The one or more user devices 705 or servers 715 can utilize database query optimization techniques to determine the most efficient way to execute a query within a database 720. This can lead to faster results and reduced resource usage, enhancing the overall performance of financial analysis tasks. Additionally, database queries (e.g., SQL queries) offer powerful tools for complex querying and reporting, including aggregations, joins, and subqueries. While capable of basic calculations, spreadsheet formulas may become less efficient for complex analysis.
In various cases, by optimizing the database queries using modules 110-170, the optimized queries can significantly enhance the overall performance of the database system. Well-optimized queries execute faster, which means that users experience reduced wait times and get results more quickly. Optimized queries consume fewer system resources such as CPU, memory, and disk I/O. This efficiency is crucial in environments with high concurrency, where multiple users or applications are accessing the database simultaneously.

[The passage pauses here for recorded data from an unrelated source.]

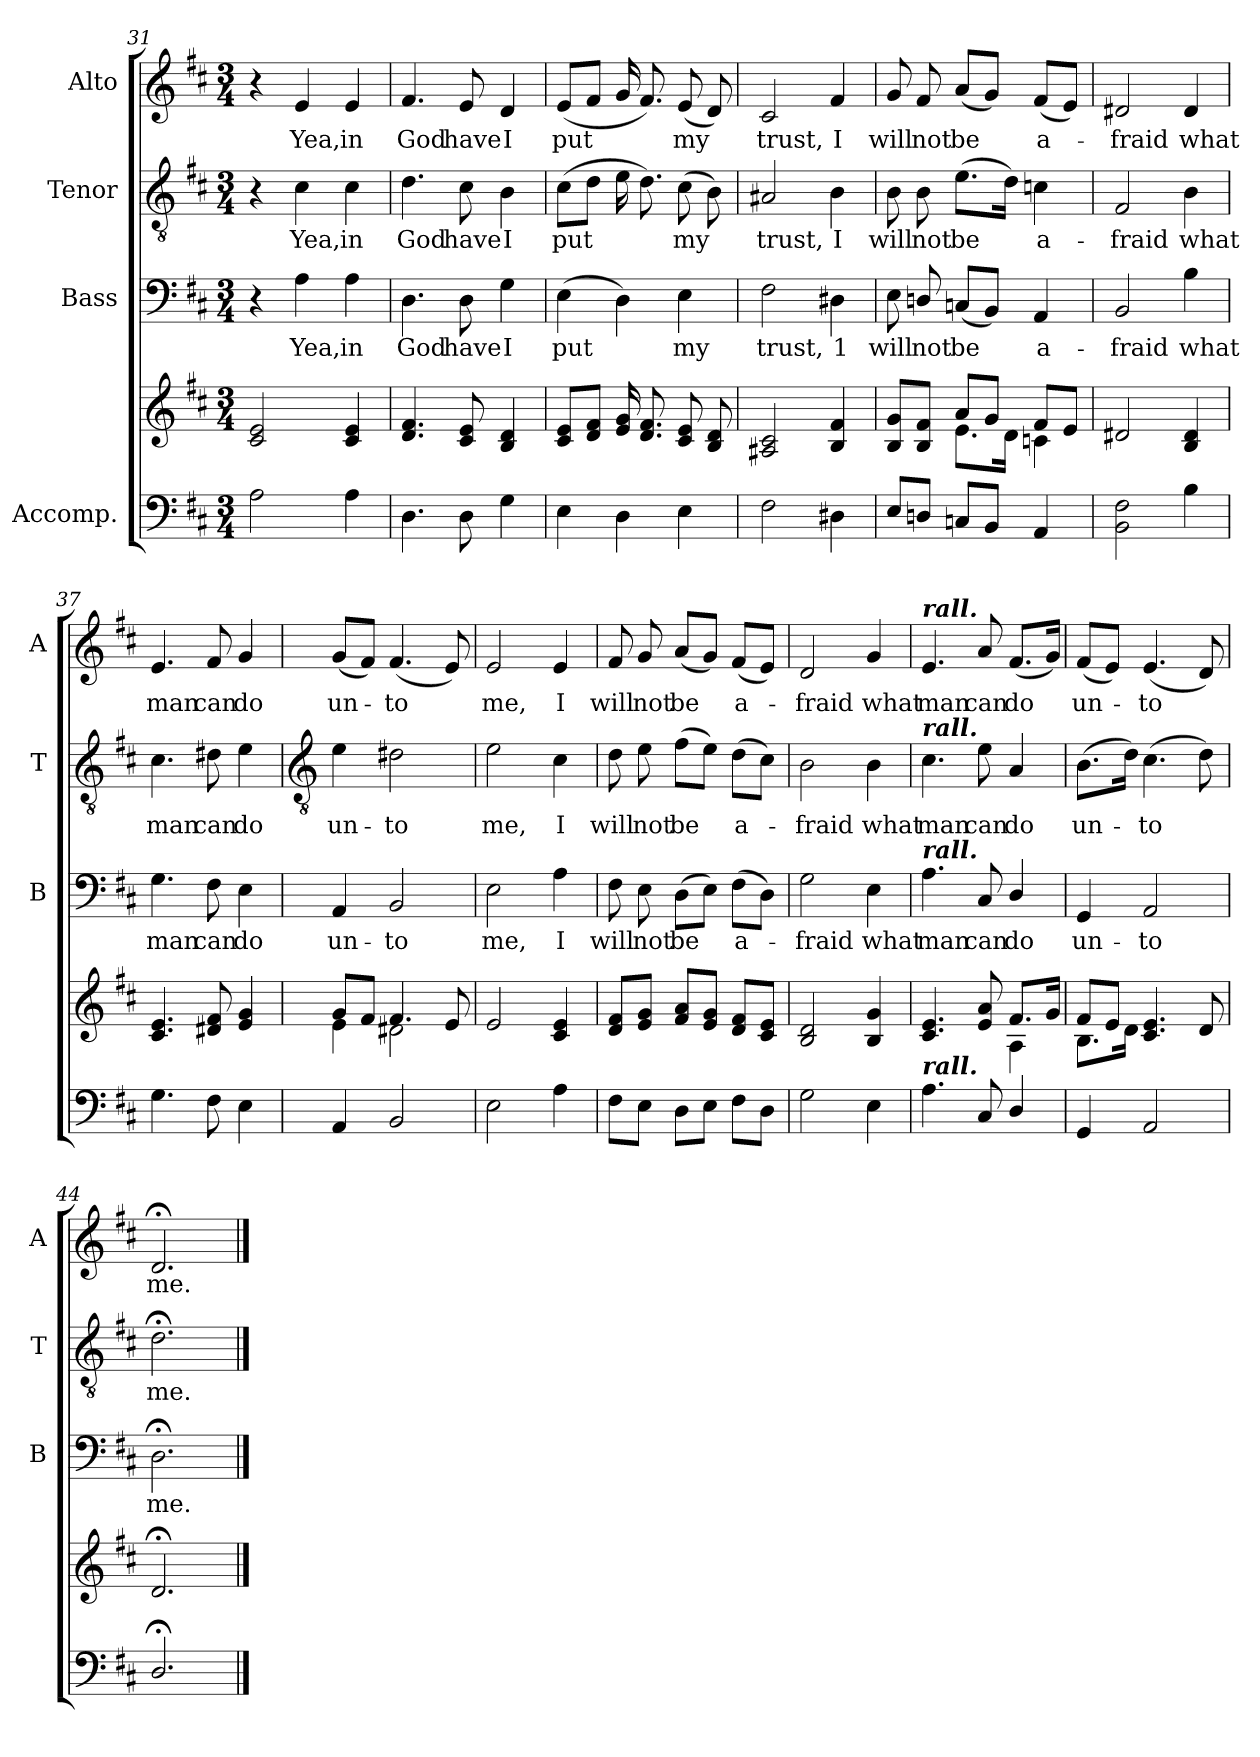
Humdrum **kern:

**kern	**kern	**kern	**text	**kern	**text	**kern	**text
*part4	*part4	*part3	*part3	*part2	*part2	*part1	*part1
*staff5	*staff4	*staff3	*staff3	*staff2	*staff2	*staff1	*staff1
*I"Accomp.	*	*I"Bass	*	*I"Tenor	*	*I"Alto	*
*	*	*I'B	*	*I'T	*	*I'A	*
!!LO:LB:g=z
*clefF4	*clefG2	*clefF4	*	*clefGv2	*	*clefG2	*
*k[f#c#]	*k[f#c#]	*k[f#c#]	*	*k[f#c#]	*	*k[f#c#]	*
*D:	*D:	*D:	*	*D:	*	*D:	*
*M3/4	*M3/4	*M3/4	*	*M3/4	*	*M3/4	*
=31	=31	=31	=31	=31	=31	=31	=31
*	*^	*	*	*	*	*	*
2A	2c# 2e	2.ryy	4r	.	4r	.	4r	.
!	!	!	!	!LO:LY:b	!	!LO:LY:b	!	!LO:LY:b
.	.	.	4A	Yea,	4c#	Yea,	4e	Yea,
!	!	!	!	!LO:LY:b	!	!LO:LY:b	!	!LO:LY:b
4A	4c# 4e	.	4A	in	4c#	in	4e	in
=32	=32	=32	=32	=32	=32	=32	=32	=32
!	!	!	!	!LO:LY:b	!	!LO:LY:b	!	!LO:LY:b
4.D	4.d 4.f#	2.ryy	4.D	God	4.d	God	4.f#	God
!	!	!	!	!LO:LY:b	!	!LO:LY:b	!	!LO:LY:b
8D	8c# 8e	.	8D	have	8c#	have	8e	have
!	!	!	!	!LO:LY:b	!	!LO:LY:b	!	!LO:LY:b
4G	4B 4d	.	4G	I	4B	I	4d	I
=33	=33	=33	=33	=33	=33	=33	=33	=33
!	!	!	!	!LO:LY:b	!	!LO:LY:b	!	!LO:LY:b
4E	8c# 8eL	2ryy	(>4E	put	(>8c#L	put	(<8eL	put
.	8d 8f#J	.	.	.	8dJ	.	8f#J	.
4D	16e 16gLL	.	4D)	.	16eLL	.	16gLL	.
.	8.d 8.f#J	.	.	.	8.dJ)	.	8.f#J)	.
!	!	!	!	!LO:LY:b	!	!LO:LY:b	!	!LO:LY:b
4E	8c# 8eL	4ryy	4E	my	(>8c#L	my	(<8eL	my
.	8B 8dJ	.	.	.	8BJ)	.	8dJ)	.
=34	=34	=34	=34	=34	=34	=34	=34	=34
!	!	!	!	!LO:LY:b	!	!LO:LY:b	!	!LO:LY:b
2F#	2A#X 2c#	2.ryy	2F#	trust,	2A#X	trust,	2c#	trust,
!	!	!	!	!LO:LY:b	!	!LO:LY:b	!	!LO:LY:b
4D#X	4B 4f#	.	4D#X	1	4B	I	4f#	I
=35	=35	=35	=35	=35	=35	=35	=35	=35
!	!	!	!	!LO:LY:b	!	!LO:LY:b	!	!LO:LY:b
8EL	8B 8gL	4ryy	8E	will	8B	will	8g	will
!	!	!	!	!LO:LY:b	!	!LO:LY:b	!	!LO:LY:b
8Dn/J	8B 8f#J	.	8Dn/	not	8B	not	8f#	not
!	!	!	!	!LO:LY:b	!	!LO:LY:b	!	!LO:LY:b
8CnL	8aL	8.e\L	(<8CnL	be	(>8.eL	be	(<8aL	be
8BBJ	8gJ	.	8BBJ)	.	.	.	8gJ)	.
.	.	16d\J	.	.	16dJ)	.	.	.
!	!	!	!	!LO:LY:b	!	!LO:LY:b	!	!LO:LY:b
4AA	8f#L	4cn\	4AA	a-	4cn	a-	(<8f#L	a-
.	8eJ	.	.	.	.	.	8eJ)	.
=36	=36	=36	=36	=36	=36	=36	=36	=36
!	!	!	!	!LO:LY:b	!	!LO:LY:b	!	!LO:LY:b
2BB 2F#	2d#X	2.ryy	2BB	-fraid	2F#	-fraid	2d#X	fraid
!	!	!	!	!LO:LY:b	!	!LO:LY:b	!	!LO:LY:b
4B	4B 4d#	.	4B	what	4B	what	4d#	what
=37	=37	=37	=37	=37	=37	=37	=37	=37
!	!	!	!	!LO:LY:b	!	!LO:LY:b	!	!LO:LY:b
4.G	4.c# 4.e	2ryy	4.G	man	4.c#	man	4.e	man
!	!	!	!	!LO:LY:b	!	!LO:LY:b	!	!LO:LY:b
8F#	8d#X 8f#	.	8F#	can	8d#X	can	8f#	can
!	!	!	!	!LO:LY:b	!	!LO:LY:b	!	!LO:LY:b
4E	4e 4g	4ryy	4E	do	4e	do	4g	do
!!LO:LB:g=z
=38	=38	=38	=38	=38	=38	=38	=38	=38
*	*	*	*	*	*clefGv2	*	*	*
!	!	!	!	!LO:LY:b	!	!LO:LY:b	!	!LO:LY:b
4AA	8gL	4e\	4AA	un-	4e	un-	(<8gL	un-
.	8f#J	.	.	.	.	.	8f#J)	.
!	!	!	!	!LO:LY:b	!	!LO:LY:b	!	!LO:LY:b
2BB	4.f#	2d#X\	2BB	-to	2d#X	-to	(<4.f#	to
.	8e	.	.	.	.	.	8e)	.
=39	=39	=39	=39	=39	=39	=39	=39	=39
!	!	!	!	!LO:LY:b	!	!LO:LY:b	!	!LO:LY:b
2E	2e	2.ryy	2E	me,	2e	me,	2e	me,
!	!	!	!	!LO:LY:b	!	!LO:LY:b	!	!LO:LY:b
4A	4c# 4e	.	4A	I	4c#	I	4e	I
=40	=40	=40	=40	=40	=40	=40	=40	=40
!	!	!	!	!LO:LY:b	!	!LO:LY:b	!	!LO:LY:b
8F#L	8d 8f#L	2ryy	8F#	will	8d	will	8f#	will
!	!	!	!	!LO:LY:b	!	!LO:LY:b	!	!LO:LY:b
8EJ	8e 8gJ	.	8E	not	8e	not	8g	not
!	!	!	!	!LO:LY:b	!	!LO:LY:b	!	!LO:LY:b
8DL	8f# 8aL	.	(>8DL	be	(>8f#L	be	(<8aL	be
8EJ	8e 8gJ	.	8EJ)	.	8eJ)	.	8gJ)	.
!	!	!	!	!LO:LY:b	!	!LO:LY:b	!	!LO:LY:b
8F#L	8d 8f#L	4ryy	(>8F#L	a-	(>8dL	a-	(<8f#L	a-
8DJ	8c# 8eJ	.	8DJ)	.	8c#J)	.	8eJ)	.
=41	=41	=41	=41	=41	=41	=41	=41	=41
!	!	!	!	!LO:LY:b	!	!LO:LY:b	!	!LO:LY:b
2G	2B 2d	2.ryy	2G	fraid	2B	fraid	2d	fraid
!	!	!	!	!LO:LY:b	!	!LO:LY:b	!	!LO:LY:b
4E	4B 4g	.	4E	what	4B	what	4g	what
=42	=42	=42	=42	=42	=42	=42	=42	=42
!	!	!	!	!	!	!	!LO:TX:a:Bi:t=rall.	!
!	!	!	!	!	!LO:TX:a:Bi:t=rall.	!	!	!
!	!	!	!LO:TX:a:Bi:t=rall.	!	!	!	!	!
!LO:TX:a:Bi:t=rall.	!	!	!	!	!	!	!	!
!	!	!	!	!LO:LY:b	!	!LO:LY:b	!	!LO:LY:b
4.A	4.c# 4.e	2ryy	4.A	man	4.c#	man	4.e	man
!	!	!	!	!LO:LY:b	!	!LO:LY:b	!	!LO:LY:b
8C#	8e 8a	.	8C#	can	8e	can	8a	can
!	!	!	!	!LO:LY:b	!	!LO:LY:b	!	!LO:LY:b
4D/	8.f#L	4A\	4D/	do	4A	do	(<8.f#L	do
.	16gJ	.	.	.	.	.	16gJ)	.
=43	=43	=43	=43	=43	=43	=43	=43	=43
!	!	!	!	!LO:LY:b	!	!LO:LY:b	!	!LO:LY:b
4GG	8f#L	8.B\L	4GG	un-	(>8.BL	un-	(<8f#L	un-
.	8eJ	.	.	.	.	.	8eJ)	.
.	.	16d\J	.	.	16dJ)	.	.	.
!	!	!	!	!LO:LY:b	!	!LO:LY:b	!	!LO:LY:b
2AA	4.c# 4.e	2ryy	2AA	-to	(>4.c#	to	(<4.e	to
.	8d	.	.	.	8d)	.	8d)	.
=44	=44	=44	=44	=44	=44	=44	=44	=44
!	!	!	!	!LO:LY:b	!	!LO:LY:b	!	!LO:LY:b
2.D;</	2.d;<	2.ryy	2.D;<	me.	2.d;<	me.	2.d;<	me.
*	*v	*v	*	*	*	*	*	*
==	==	==	==	==	==	==	==
*-	*-	*-	*-	*-	*-	*-	*-
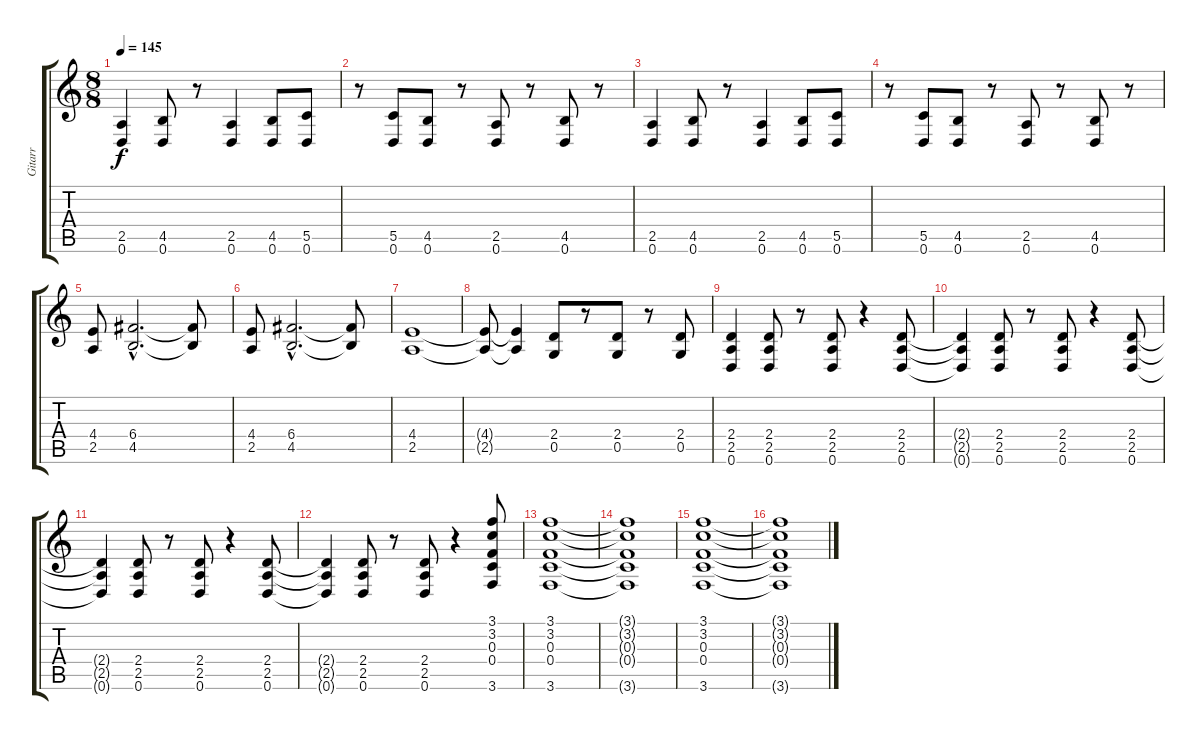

As the database grows, the efficiency of queries becomes increasingly important. Optimized queries help a system scale more effectively by minimizing the impact of increased data volume on query performance. Optimized queries can reduce the load on the database server. This is especially important in scenarios where there are limitations on hardware resources or budget constraints. Faster query execution times result in a better user experience. Users are more likely to be satisfied and productive when they don't have to wait for extended periods to retrieve data from the database. Query optimization helps in achieving consistent response times for queries. This predictability is crucial for applications where users expect a reliable and timely response. Optimized queries can lead to the retrieval of only the necessary data, reducing the amount of data transferred over the network. This is particularly important in distributed or cloud-based database environments where network bandwidth may be a limiting factor.
While the above is a full description of the specific embodiments, various modifications, alternative constructions and equivalents may be used. Therefore, the above description and illustrations should not be taken as limiting the scope of the present invention which is defined by the appended claims.